Example 11 IFN-β: scFc Fusion Polypeptides

Interferon beta-1a (e.g., AVONEX®) is useful for the treatment of multiple scleros. An exemplary IFN-β:scFc immunoadhesin (EAG2149) was synthesized according to the methods of the invention. The EAG2149 molecule contained a 1×G4S linker and was modified to facilitate hemiglycosylation. The amino acid and nucleotides sequences of ASK057 are shown in FIG. 51 and FIG. 52.

Example 12 LTβR: scFc Fusion Polypeptides

Exemplary LTβR:scFc immunoadhesins (EAG2190 and EAG2191) were synthesized according to the methods of the invention. The EAG2190 molecule contained a 3×G4S linker and was modified to facilitate hemiglycosylation. The amino acid and nucleotides sequences of these molecules are shown in FIGS. 53-56. A 4-12% gradient SDS-PAGE of the purified LTβR:scFc fusion protein was performed revealing a single band corresponding to the expected molecular weight of 75 kD for the DLI33scFc. Analytical gel filtration of the purified protein was performed on a Phenomonex Biosep-S-3000 column in 20 mM sodium phosphate pH 7.2, 150 mM NaCl (PBS) at 0.5 mL/min. Eluant was monitored at 280 nM. The purified LTβR:scFc was then characterized for homogeneity and binding activity to a known ligand LTα1β2. Reducing and nonreducing SDS PAGE of the purified LTβRscFc is shown in FIG. 57A. Analytical size exclusion chromatography shows a single peak of high homogeneity for the purified LTβR:scFc (FIG. 57B).

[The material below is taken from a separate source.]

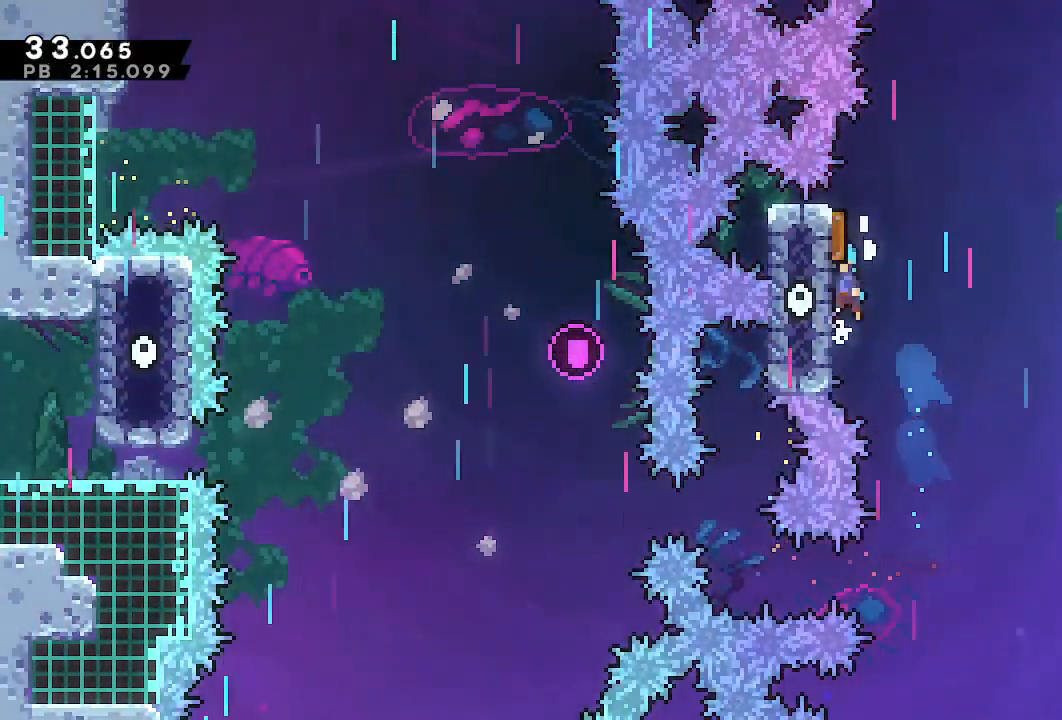
{"buttons": ["CROSS", "R1", "DPAD_RIGHT"], "left_stick": "center", "right_stick": "center", "events": [[17, "CROSS", "down"], [83, "DPAD_LEFT", "up"], [133, "DPAD_RIGHT", "down"], [183, "CROSS", "up"], [283, "TRIANGLE", "down"], [383, "TRIANGLE", "up"], [467, "CROSS", "down"]]}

The LTβR:scFc was analyzed by mass spectrometry on a LCZ mass spectrometer after deglycosylation with PNGaseF by reduction with DTT and incubation for 12 h at room temperature (see FIG. 58). Mass spectrometry of the reduced and N-deglycosylated molecule showed that the theoretical molecular mass of 73,844.5 was in agreement with found value of 73,846. N-terminal proteolytic heterogeneity was observed in the first four amino acids of the expressed LTβR:scFc and the first residue of both the N−1 and N−3 components is pyroglutamate. Low levels of O-glycosylation were observed in the mass spectrometry reflected in the peaks at 74726 and 74820.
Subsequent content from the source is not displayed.